Date et lieu de la journée d’étude : vendredi 8 juin 2018, Paris, mairie du Xe arrondissement.

Limite des propositions : 20 mars 2018

Organisateurs : Étienne Faisant, Elinor Myara-Kelif et Olivier Vayron

Laboratoires, programmes et institutions de rattachement :
LabEx EHNE – Ecrire une histoire nouvelle de l’Europe
SPEscies – Programme de recherche sur les spécimens artificiels de sciences naturelles en Sorbonne
Sorbonne Universités
Sorbonne Université
Ville de Paris

À l’occasion des 150 ans du lycée Colbert, une journée d’étude sera consacrée au rôle et à l’intérêt rétrospectif des projections lumineuses et des plaques photographiques destinées à l’instruction.

Cette journée résulte de la découverte en mai 2013 d’un ensemble de près de 2 000 photographies positives sur plaques de verre conservées dans les locaux de l’ancienne École Primaire Supérieure Colbert. Constitué à partir de vues reproduites en série et vendues en grande partie entre les années 1880 et 1910 par les célèbres maisons d’édition Molteni, Radiguet & Massiot et Mazo, ce fonds forme un ensemble de première importance, par la quantité des images éducatives qui le composent comme par les thématiques et sujets représentés. L’étude pièce à pièce de ces photographies et les recherches menées autour de ce fonds révèlent le caractère prototypique de cette méthode d’enseignement, propre à la fin du XIXe siècle.
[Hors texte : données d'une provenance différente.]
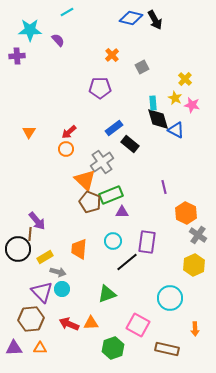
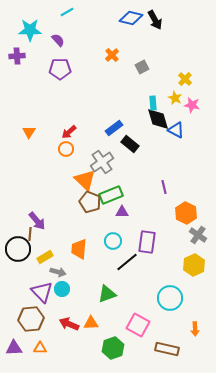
purple pentagon at (100, 88): moved 40 px left, 19 px up
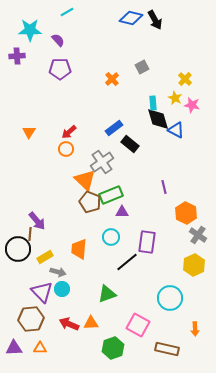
orange cross at (112, 55): moved 24 px down
cyan circle at (113, 241): moved 2 px left, 4 px up
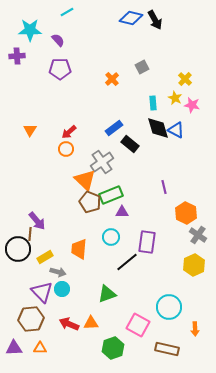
black diamond at (158, 119): moved 9 px down
orange triangle at (29, 132): moved 1 px right, 2 px up
cyan circle at (170, 298): moved 1 px left, 9 px down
Adolphe Focillon, directeur de l’École Colbert durant le troisième quart du XIXe siècle, semble avoir été l’un des grands réformateurs de l’enseignement primaire, et le promoteur d’une formule éducative par l’image, qui tendait à présenter le monde occidental dans sa complétude par le média photographique. S’apparentant à un outil positif, la photographie fut alors considérée comme une méthode empirique devant faciliter l’apprentissage de la géographie et l’étude des phénomènes sociaux à travers une forme d’expérimentation du voyage, que ce soit pour les enfants ou dans les conférences pour adultes dispensés à l’École Colbert à la fin du XIXe siècle. L’implication de Focillon dans l’École des voyages, dont il fut le fondateur, et son rôle dans la Commission des sciences instituée en 1879, qui préconisa l’utilisation généralisée des projections photographiques dans l’enseignement primaire, furent l’un des points de départ de cette méthode éducative.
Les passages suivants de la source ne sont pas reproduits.